Activity
Only the number is needed: how many lines of the entries below contain the word "Pues".

Data provided
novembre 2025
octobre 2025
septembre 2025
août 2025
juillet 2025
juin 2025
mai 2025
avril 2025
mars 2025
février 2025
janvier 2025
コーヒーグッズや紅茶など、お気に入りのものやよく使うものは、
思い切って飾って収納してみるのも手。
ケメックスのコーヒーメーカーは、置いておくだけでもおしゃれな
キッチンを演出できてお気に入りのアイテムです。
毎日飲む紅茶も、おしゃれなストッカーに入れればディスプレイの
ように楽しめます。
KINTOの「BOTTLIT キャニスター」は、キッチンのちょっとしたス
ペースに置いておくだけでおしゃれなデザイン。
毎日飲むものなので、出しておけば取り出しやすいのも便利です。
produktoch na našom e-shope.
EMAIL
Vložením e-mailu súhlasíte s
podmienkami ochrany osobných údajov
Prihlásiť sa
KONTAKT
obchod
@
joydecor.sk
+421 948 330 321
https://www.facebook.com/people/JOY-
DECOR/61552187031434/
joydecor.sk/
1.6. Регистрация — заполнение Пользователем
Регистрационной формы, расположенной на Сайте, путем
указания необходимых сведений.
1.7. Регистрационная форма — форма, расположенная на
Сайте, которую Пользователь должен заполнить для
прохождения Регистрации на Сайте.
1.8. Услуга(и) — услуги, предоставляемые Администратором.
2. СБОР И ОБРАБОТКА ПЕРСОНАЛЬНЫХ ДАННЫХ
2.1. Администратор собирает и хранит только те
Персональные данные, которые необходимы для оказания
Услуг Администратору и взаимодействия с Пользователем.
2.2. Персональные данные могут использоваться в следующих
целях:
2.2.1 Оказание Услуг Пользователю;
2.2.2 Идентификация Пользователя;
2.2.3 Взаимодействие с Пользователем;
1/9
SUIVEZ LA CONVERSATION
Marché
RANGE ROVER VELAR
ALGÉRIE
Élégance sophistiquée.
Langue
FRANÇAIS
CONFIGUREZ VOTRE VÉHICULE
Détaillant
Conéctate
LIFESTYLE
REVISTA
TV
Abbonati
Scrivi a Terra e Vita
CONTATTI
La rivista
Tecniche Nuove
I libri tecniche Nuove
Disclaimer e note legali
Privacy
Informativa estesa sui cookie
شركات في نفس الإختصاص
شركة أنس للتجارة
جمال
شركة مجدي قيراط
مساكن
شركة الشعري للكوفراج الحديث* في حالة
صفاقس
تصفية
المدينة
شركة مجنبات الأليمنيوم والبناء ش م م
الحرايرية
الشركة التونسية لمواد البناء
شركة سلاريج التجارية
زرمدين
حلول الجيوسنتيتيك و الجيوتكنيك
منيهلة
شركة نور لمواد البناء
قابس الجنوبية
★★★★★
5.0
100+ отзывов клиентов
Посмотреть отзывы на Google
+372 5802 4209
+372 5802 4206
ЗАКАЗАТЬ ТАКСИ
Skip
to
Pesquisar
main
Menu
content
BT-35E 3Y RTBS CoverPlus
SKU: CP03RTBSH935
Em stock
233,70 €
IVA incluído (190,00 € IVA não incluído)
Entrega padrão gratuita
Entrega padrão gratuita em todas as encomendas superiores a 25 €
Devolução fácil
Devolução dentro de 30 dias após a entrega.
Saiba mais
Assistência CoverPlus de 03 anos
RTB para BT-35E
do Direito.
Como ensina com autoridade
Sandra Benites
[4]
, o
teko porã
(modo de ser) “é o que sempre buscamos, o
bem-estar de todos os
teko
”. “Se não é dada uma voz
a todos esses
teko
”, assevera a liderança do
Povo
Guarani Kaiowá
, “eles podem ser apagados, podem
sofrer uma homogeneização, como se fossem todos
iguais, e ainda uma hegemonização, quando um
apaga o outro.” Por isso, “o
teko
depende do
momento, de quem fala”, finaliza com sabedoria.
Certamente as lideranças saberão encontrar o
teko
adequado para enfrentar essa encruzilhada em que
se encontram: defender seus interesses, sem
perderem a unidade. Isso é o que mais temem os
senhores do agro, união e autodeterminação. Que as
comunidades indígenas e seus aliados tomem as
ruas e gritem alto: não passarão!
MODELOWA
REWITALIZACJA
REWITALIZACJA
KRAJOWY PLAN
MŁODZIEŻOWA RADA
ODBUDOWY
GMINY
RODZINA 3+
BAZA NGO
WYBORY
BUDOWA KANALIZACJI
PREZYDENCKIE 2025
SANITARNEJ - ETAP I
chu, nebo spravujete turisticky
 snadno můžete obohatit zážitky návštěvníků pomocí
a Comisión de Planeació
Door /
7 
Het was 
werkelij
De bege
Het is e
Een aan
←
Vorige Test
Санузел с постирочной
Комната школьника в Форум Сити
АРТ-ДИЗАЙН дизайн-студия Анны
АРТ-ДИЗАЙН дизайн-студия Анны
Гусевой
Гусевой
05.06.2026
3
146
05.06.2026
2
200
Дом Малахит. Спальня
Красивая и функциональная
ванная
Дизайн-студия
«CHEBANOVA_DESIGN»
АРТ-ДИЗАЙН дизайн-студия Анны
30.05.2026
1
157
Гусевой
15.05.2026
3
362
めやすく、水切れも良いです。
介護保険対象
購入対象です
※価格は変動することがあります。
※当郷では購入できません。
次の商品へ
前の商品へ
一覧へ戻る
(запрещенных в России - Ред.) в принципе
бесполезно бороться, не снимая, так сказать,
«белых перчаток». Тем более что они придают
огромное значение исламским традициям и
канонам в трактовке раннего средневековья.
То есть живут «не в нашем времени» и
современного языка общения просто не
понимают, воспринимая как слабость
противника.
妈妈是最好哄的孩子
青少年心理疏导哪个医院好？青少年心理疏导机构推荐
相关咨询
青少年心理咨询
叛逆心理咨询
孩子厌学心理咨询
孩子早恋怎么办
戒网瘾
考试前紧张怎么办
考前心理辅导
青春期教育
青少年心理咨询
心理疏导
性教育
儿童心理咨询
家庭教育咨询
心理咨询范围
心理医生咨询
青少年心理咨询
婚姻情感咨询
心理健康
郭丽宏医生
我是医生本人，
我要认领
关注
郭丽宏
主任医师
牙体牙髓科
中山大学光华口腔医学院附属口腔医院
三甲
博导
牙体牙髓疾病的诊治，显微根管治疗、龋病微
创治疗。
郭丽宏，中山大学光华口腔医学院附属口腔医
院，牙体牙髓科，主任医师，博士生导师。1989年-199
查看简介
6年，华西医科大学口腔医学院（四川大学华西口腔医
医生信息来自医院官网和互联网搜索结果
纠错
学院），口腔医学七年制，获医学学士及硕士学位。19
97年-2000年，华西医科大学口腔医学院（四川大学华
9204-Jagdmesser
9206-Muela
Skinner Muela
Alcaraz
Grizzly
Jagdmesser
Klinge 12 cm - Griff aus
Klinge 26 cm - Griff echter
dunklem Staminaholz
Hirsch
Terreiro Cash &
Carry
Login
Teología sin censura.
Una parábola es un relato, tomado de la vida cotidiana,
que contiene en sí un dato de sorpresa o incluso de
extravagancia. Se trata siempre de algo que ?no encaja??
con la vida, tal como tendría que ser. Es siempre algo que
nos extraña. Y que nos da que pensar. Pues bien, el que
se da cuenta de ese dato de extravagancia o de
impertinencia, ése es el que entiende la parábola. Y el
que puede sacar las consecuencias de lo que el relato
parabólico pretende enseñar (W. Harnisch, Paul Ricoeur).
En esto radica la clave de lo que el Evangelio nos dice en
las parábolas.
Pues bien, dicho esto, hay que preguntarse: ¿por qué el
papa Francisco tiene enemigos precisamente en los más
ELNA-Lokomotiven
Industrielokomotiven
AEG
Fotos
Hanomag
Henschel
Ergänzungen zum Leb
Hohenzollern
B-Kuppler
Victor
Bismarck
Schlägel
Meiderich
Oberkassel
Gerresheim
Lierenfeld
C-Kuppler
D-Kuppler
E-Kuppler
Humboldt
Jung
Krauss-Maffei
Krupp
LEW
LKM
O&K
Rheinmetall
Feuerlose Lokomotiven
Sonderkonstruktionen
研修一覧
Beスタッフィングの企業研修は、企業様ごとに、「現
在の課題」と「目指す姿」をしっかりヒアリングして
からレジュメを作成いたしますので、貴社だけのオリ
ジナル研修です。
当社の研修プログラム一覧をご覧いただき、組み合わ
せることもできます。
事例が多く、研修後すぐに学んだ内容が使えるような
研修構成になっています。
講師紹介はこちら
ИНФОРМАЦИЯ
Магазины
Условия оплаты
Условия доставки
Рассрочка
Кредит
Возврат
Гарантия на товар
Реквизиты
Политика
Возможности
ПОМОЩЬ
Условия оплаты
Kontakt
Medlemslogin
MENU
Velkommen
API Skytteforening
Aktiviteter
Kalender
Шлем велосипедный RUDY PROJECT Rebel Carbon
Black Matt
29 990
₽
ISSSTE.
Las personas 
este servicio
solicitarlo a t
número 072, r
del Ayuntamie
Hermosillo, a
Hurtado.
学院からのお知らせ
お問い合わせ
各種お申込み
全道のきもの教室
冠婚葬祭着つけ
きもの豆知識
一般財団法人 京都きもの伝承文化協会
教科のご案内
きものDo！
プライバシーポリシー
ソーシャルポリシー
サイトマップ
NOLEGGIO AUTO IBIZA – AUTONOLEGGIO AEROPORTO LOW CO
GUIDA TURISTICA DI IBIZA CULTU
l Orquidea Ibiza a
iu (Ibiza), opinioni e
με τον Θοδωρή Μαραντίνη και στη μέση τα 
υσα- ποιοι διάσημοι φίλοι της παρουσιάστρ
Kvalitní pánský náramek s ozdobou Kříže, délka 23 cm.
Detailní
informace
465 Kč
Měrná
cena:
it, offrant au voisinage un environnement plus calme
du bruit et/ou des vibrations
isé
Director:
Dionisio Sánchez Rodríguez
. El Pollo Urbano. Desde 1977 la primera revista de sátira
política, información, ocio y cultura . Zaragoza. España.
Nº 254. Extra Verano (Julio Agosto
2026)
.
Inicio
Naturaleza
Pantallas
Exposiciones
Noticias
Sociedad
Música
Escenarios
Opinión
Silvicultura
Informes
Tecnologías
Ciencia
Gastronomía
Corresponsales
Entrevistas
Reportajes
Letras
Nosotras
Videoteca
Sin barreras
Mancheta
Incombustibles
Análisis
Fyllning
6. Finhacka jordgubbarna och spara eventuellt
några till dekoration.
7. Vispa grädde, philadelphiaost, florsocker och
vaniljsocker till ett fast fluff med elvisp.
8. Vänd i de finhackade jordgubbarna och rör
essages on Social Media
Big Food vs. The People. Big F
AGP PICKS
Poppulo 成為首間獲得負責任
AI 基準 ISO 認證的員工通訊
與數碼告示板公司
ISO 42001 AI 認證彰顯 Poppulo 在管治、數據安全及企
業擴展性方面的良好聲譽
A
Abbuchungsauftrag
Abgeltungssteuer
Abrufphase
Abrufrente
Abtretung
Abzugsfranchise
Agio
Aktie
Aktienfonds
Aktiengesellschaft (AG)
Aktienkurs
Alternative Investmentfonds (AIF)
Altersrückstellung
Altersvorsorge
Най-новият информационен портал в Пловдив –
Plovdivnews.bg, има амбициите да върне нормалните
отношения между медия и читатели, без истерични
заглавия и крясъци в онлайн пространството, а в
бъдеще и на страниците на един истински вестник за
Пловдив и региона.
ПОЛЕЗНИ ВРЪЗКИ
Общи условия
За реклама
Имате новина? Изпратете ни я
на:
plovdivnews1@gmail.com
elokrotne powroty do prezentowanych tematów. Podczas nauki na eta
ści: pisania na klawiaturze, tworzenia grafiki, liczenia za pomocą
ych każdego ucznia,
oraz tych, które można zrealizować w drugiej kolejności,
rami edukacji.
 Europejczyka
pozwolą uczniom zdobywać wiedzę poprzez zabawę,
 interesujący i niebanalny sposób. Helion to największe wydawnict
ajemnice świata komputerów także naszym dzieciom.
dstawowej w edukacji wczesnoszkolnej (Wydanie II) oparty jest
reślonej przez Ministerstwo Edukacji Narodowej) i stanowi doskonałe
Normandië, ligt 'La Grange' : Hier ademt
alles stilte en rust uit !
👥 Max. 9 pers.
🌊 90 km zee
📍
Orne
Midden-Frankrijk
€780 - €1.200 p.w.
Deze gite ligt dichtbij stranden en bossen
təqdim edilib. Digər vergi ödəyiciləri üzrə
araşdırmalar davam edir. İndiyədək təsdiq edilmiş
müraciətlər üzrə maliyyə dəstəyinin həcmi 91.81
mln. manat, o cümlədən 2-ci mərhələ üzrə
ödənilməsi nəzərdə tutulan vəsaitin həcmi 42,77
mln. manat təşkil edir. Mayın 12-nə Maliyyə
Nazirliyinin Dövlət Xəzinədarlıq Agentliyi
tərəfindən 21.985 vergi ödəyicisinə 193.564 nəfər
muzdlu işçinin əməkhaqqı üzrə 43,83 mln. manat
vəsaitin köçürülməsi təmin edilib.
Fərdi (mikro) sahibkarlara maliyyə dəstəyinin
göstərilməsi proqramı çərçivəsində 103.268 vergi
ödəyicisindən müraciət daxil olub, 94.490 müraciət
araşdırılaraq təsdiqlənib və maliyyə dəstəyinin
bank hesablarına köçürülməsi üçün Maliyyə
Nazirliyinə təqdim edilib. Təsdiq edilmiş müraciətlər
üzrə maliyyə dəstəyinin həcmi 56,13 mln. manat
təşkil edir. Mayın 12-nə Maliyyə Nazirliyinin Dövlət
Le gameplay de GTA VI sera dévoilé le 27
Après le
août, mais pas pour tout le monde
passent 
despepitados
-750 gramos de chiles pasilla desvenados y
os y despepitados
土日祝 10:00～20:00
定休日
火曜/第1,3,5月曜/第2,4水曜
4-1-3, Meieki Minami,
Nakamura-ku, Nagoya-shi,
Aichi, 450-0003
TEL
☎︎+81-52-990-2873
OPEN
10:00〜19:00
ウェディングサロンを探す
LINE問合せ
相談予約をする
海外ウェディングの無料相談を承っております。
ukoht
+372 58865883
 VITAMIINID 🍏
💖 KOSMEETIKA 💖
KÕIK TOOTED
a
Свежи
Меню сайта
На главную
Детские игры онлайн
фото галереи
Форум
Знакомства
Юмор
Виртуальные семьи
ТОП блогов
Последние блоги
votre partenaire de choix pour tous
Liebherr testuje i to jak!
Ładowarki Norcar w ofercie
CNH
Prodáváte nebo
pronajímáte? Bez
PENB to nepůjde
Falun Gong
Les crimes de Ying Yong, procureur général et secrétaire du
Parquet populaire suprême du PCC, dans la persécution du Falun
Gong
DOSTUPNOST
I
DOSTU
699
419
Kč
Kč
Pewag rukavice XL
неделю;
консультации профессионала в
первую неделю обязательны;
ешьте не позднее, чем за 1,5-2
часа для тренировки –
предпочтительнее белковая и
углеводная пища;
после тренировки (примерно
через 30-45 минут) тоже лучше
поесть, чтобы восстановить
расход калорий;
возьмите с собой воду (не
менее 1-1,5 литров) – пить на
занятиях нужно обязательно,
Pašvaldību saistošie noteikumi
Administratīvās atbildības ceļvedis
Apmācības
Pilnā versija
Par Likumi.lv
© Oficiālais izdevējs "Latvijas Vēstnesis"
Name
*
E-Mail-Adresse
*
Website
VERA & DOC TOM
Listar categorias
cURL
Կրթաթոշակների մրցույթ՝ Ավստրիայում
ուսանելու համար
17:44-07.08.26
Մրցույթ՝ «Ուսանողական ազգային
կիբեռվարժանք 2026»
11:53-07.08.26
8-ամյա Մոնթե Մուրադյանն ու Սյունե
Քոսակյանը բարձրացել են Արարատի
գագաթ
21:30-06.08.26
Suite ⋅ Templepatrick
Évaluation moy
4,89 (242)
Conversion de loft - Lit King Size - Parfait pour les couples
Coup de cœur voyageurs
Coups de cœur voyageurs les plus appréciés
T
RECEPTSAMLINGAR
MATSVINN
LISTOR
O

Answer to this task
2